(Source data Opens)
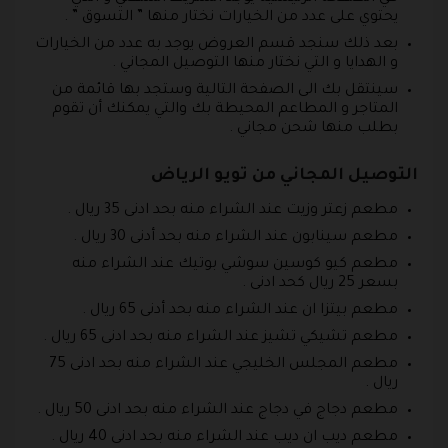
يحتوي على عدد من الخيارات نختار منها ” التسوق ” .
بعد ذلك سنجد قسم العروض يوجد به عدد من الخيارات
و الهدايا و التي نختار منها التوصيل المجاني .
سينتقل بك الى الصفحة التالية وستجد بها قائمة من
المتاجر و المطاعم المحيطة بك والتي يمكنك أن تقوم
بطلب منها شحن مجاني .
التوصيل المجاني من تويو الرياض
مطعم زعتر وزيت عند الشراء منه بحد ادنى 35 ريال .
مطعم سينابون عند الشراء منه بحد أدنى 30 ريال .
مطعم كيو كوسين سوشي بوتيك عند الشراء منه
بسعر 25 ريال كحد ادنى .
مطعم بيتزا ان عند الشراء منه بحد أدنى 65 ريال .
مطعم تشيكي تشيز عند الشراء منه بحد ادنى 65 ريال .
مطعم المجلس الخليجي عند الشراء منه بحد ادنى 75
ريال .
مطعم دجاج في دجاج عند الشراء منه بحد ادنى 50 ريال .
مطعم ديب ان ديب عند الشراء منه بحد ادنى 40 ريال .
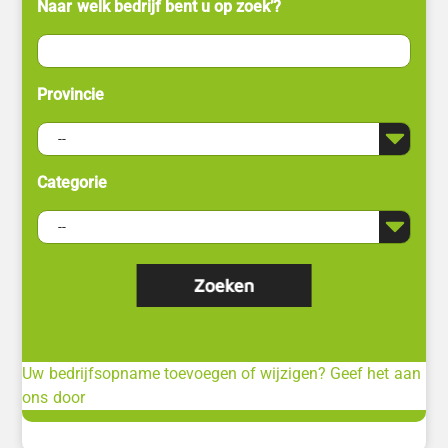
Naar welk bedrijf bent u op zoek’?
Provincie
Categorie
Uw bedrijfsopname toevoegen of wijzigen? Geef het aan
ons door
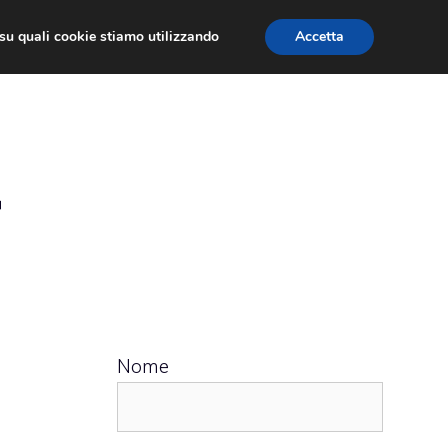
ù su quali cookie stiamo utilizzando
Accetta
 APPS
RECENSIONI
APPROFONDIMENTO
r
Nome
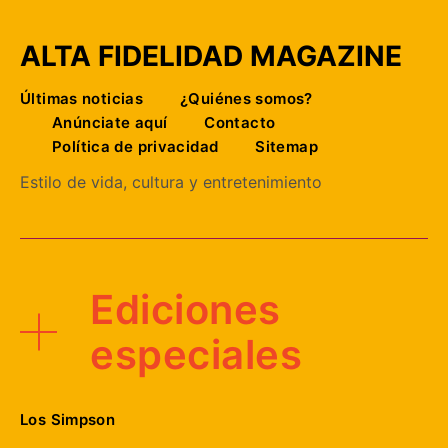
ALTA FIDELIDAD MAGAZINE
Últimas noticias
¿Quiénes somos?
Anúnciate aquí
Contacto
Política de privacidad
Sitemap
Estilo de vida, cultura y entretenimiento
Ediciones
especiales
Los Simpson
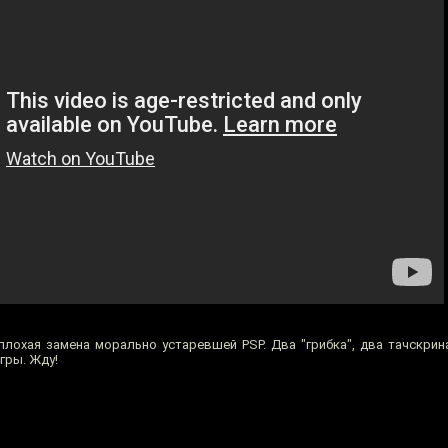
лохая замена морально устаревшей PSP. Два "грибка", два тачскрина
гры. Жду!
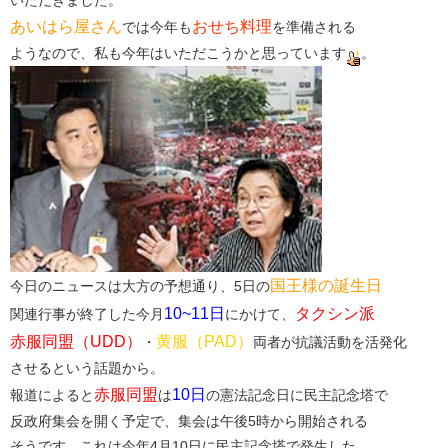
あいはら屋さん
おせち料理
では今年も
を準備される
ようなので、私も今年はいただこうかと思っています
。
国王様の誕生日
今日のニュースは大方の予想通り、5日の
10~11日
タクシン派
関連行事が終了した今月
にかけて、
赤服同盟（UDD）
黄服（PAD）
・
両者が抗議活動を活発化
させるという話題から。
赤服同盟
10日
報道によると
は
の憲法記念日に民主記念塔で
反政府集会を開く予定で、集会は午後5時から開始される
そうです。これは今年4月10日に民主記念塔で発生した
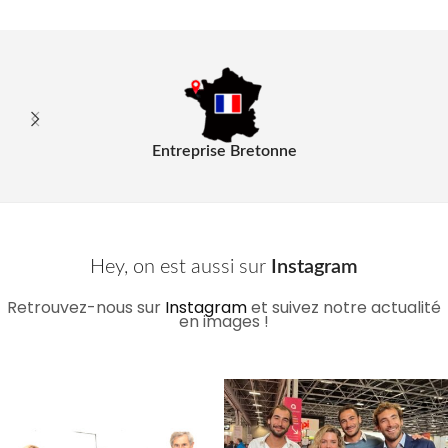
Entreprise Bretonne
Hey, on est aussi sur
Instagram
Retrouvez-nous sur
Instagram
et suivez notre actualité
en images !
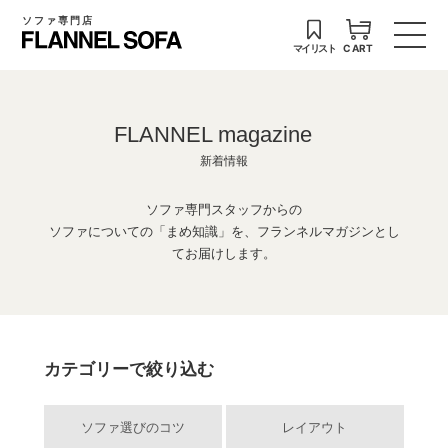
ソファ専門店
マイリスト
CART
FLANNEL magazine
新着情報
ソファ専門スタッフからの
ソファについての「まめ知識」を、フランネルマガジンとし
てお届けします。
カテゴリーで絞り込む
ソファ選びのコツ
レイアウト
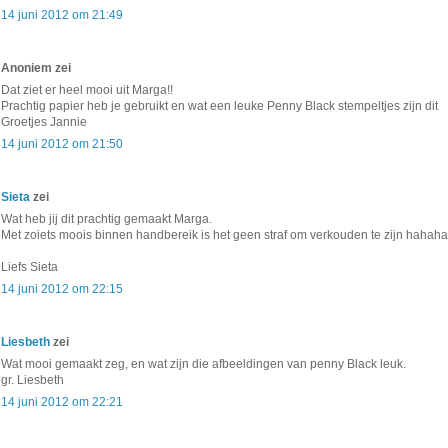
14 juni 2012 om 21:49
Anoniem zei
Dat ziet er heel mooi uit Marga!!
Prachtig papier heb je gebruikt en wat een leuke Penny Black stempeltjes zijn dit
Groetjes Jannie
14 juni 2012 om 21:50
Sieta
zei
Wat heb jij dit prachtig gemaakt Marga.
Met zoiets moois binnen handbereik is het geen straf om verkouden te zijn hahaha
Liefs Sieta
14 juni 2012 om 22:15
Liesbeth
zei
Wat mooi gemaakt zeg, en wat zijn die afbeeldingen van penny Black leuk.
gr. Liesbeth
14 juni 2012 om 22:21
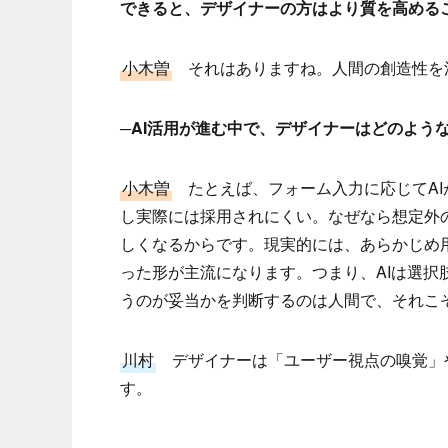
できると、デザイナーの方はより質を高める
小木曽
それはありますね。人間の創造性を活
─AI活用が進む中で、デザイナーはどのよう
小木曽
たとえば、フォーム入力に応じてAI
し実際には採用されにくい。なぜなら想定外
しくなるからです。現実的には、あらかじめ用
った形が主流になります。つまり、AIは選
うのが妥当かを判断するのは人間で、それこ
川村
デザイナーは「ユーザー視点の嗅覚」
す。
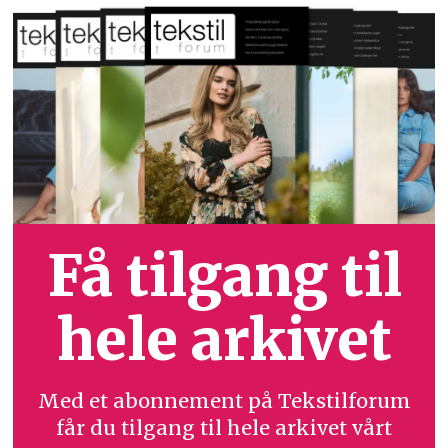
Få tilgang til
hele arkivet
Med et abonnement på Tekstilforum
får du tilgang til hele arkivet vårt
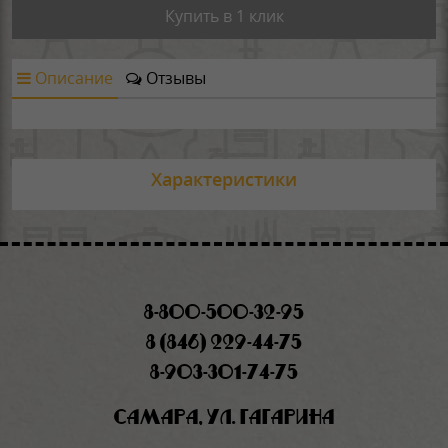
Купить в 1 клик
Описание
Отзывы
Характеристики
8-800-500-32-95
8 (846) 229-44-75
8-903-301-74-75
Самара, ул. Гагарина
(Source data Closes)
Repeat the entries above exactly as written, but not their pictures.

يحتوي على عدد من الخيارات نختار منها ” التسوق ” .
بعد ذلك سنجد قسم العروض يوجد به عدد من الخيارات
و الهدايا و التي نختار منها التوصيل المجاني .
سينتقل بك الى الصفحة التالية وستجد بها قائمة من
المتاجر و المطاعم المحيطة بك والتي يمكنك أن تقوم
بطلب منها شحن مجاني .
التوصيل المجاني من تويو الرياض
مطعم زعتر وزيت عند الشراء منه بحد ادنى 35 ريال .
مطعم سينابون عند الشراء منه بحد أدنى 30 ريال .
مطعم كيو كوسين سوشي بوتيك عند الشراء منه
بسعر 25 ريال كحد ادنى .
مطعم بيتزا ان عند الشراء منه بحد أدنى 65 ريال .
مطعم تشيكي تشيز عند الشراء منه بحد ادنى 65 ريال .
مطعم المجلس الخليجي عند الشراء منه بحد ادنى 75
ريال .
مطعم دجاج في دجاج عند الشراء منه بحد ادنى 50 ريال .
مطعم ديب ان ديب عند الشراء منه بحد ادنى 40 ريال .
Naar welk bedrijf bent u op zoek’?
Provincie
Categorie
Uw bedrijfsopname toevoegen of wijzigen? Geef het aan
ons door
ù su quali cookie stiamo utilizzando
Accetta
 APPS
RECENSIONI
APPROFONDIMENTO
r
Nome
ALTA FIDELIDAD MAGAZINE
Últimas noticias
¿Quiénes somos?
Anúnciate aquí
Contacto
Política de privacidad
Sitemap
Estilo de vida, cultura y entretenimiento
Ediciones
especiales
Los Simpson
лохая замена морально устаревшей PSP. Два "грибка", два тачскрина
гры. Жду!
あいはら屋さん
おせち料理
では今年も
を準備される
ようなので、私も今年はいただこうかと思っています
。
国王様の誕生日
今日のニュースは大方の予想通り、5日の
10~11日
タクシン派
関連行事が終了した今月
にかけて、
赤服同盟（UDD）
黄服（PAD）
・
両者が抗議活動を活発化
させるという話題から。
赤服同盟
10日
報道によると
は
の憲法記念日に民主記念塔で
反政府集会を開く予定で、集会は午後5時から開始される
そうです。これは今年4月10日に民主記念塔で発生した
Entreprise Bretonne
Hey, on est aussi sur
Instagram
Retrouvez-nous sur
Instagram
et suivez notre actualité
en images !
ソファ専門店
マイリスト
CART
FLANNEL magazine
新着情報
ソファ専門スタッフからの
ソファについての「まめ知識」を、フランネルマガジンとし
てお届けします。
カテゴリーで絞り込む
ソファ選びのコツ
レイアウト
14 juni 2012 om 21:49
Anoniem zei
Dat ziet er heel mooi uit Marga!!
Prachtig papier heb je gebruikt en wat een leuke Penny Black stempeltjes zijn dit
Groetjes Jannie
14 juni 2012 om 21:50
Sieta
zei
Wat heb jij dit prachtig gemaakt Marga.
Met zoiets moois binnen handbereik is het geen straf om verkouden te zijn hahaha
Liefs Sieta
14 juni 2012 om 22:15
Liesbeth
zei
Wat mooi gemaakt zeg, en wat zijn die afbeeldingen van penny Black leuk.
gr. Liesbeth
14 juni 2012 om 22:21
できると、デザイナーの方はより質を高める
小木曽
それはありますね。人間の創造性を活
─AI活用が進む中で、デザイナーはどのよう
小木曽
たとえば、フォーム入力に応じてAI
し実際には採用されにくい。なぜなら想定外
しくなるからです。現実的には、あらかじめ用
った形が主流になります。つまり、AIは選
うのが妥当かを判断するのは人間で、それこ
川村
デザイナーは「ユーザー視点の嗅覚」
す。
Få tilgang til
hele arkivet
Med et abonnement på Tekstilforum
får du tilgang til hele arkivet vårt
Купить в 1 клик
Описание
Отзывы
Характеристики
8-800-500-32-95
8 (846) 229-44-75
8-903-301-74-75
Самара, ул. Гагарина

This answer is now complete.